10 April 2012 By Jeff Glekin

India’s offshore tax grab is bad news for Mauritius. Some investors on the island have responded to the country’s crackdown on tax avoidance by shifting their operations to Singapore. Yet while the city state is a better established financial centre, the very act of hopping islands may attract the interest of the authorities.

Mauritius owes its tax status to historic ties with India, which resulted in a treaty signed in 1983. It’s certainly been successful – over 40 percent of portfolio investment and more than 42 percent of foreign direct investment into India emanate from the tropical paradise. But the long, tax-free holiday may be coming to end.

New Delhi’s overhaul of its tax regime goes wider than just trying to claw back tax on Vodafone’s purchase of Hutchison Whampoa’s mobile business, which was controlled by an offshore entity based in the Cayman Islands.
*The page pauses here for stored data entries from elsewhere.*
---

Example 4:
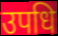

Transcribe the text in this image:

उपधि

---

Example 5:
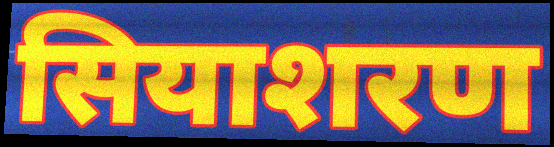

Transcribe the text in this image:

सियाशरण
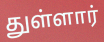
துள்ளார்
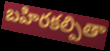
బహిరకల్పితా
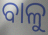
ବାଳୁ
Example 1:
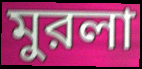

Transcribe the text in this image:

মুরলা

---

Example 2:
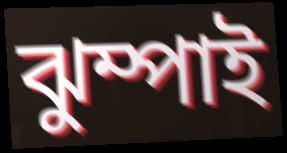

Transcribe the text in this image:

ঝুম্পাই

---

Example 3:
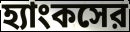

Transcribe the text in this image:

হ্যাংকসের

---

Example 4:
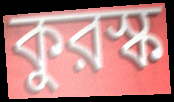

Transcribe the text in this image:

কুরস্ক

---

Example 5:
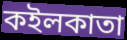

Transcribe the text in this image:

কইলকাতা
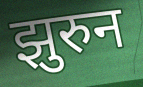
झुरुन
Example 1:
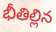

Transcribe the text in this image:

భీతిల్లిన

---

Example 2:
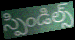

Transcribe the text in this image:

స్పిండిల్స్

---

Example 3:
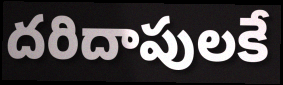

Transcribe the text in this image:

దరిదాపులకే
The government has also proposed general anti-avoidance rules which will over-ride existing treaties.

The new regulations, which look likely to come into law this month, place the onus on investors to prove they are not operating a business model that is explicitly structured to avoid tax. Most investments channelled via Mauritius will struggle to clear this hurdle: often the only connection to the island is the address of the investor’s law firm.

Hence the rush to Singapore, which also has a treaty with India that applies a zero tax rate on short-term capital gains. Investment managers will have less difficulty arguing that they have a substantive business operation in the financial centre.
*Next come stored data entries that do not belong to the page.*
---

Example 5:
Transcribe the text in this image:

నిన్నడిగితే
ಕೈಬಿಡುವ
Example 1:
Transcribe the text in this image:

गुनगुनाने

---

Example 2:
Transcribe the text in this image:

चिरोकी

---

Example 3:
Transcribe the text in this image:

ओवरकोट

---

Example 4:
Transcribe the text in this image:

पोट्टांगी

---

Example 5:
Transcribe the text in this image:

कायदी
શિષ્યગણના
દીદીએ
But the anti-avoidance rule could be a trump card. Any fund which shifts its location from Port Louis to Orchard Road will struggle to argue it did so for any reason other than avoiding tax. Besides, if India’s objective is to close loopholes and increase revenue, then it’s not at all clear why it would crack down on Mauritius while leaving Singapore untouched.

The ambiguity means that funds will have to pass on the risk to their customers – or even pull out altogether. Though the Indian government is making moves to reassure investors, its track record is shot through. Even a favourable Supreme Court ruling wasn’t enough to protect Vodafone. If investors respond by simply turning to safer markets, then Mauritius, Singapore – and India – could all lose out.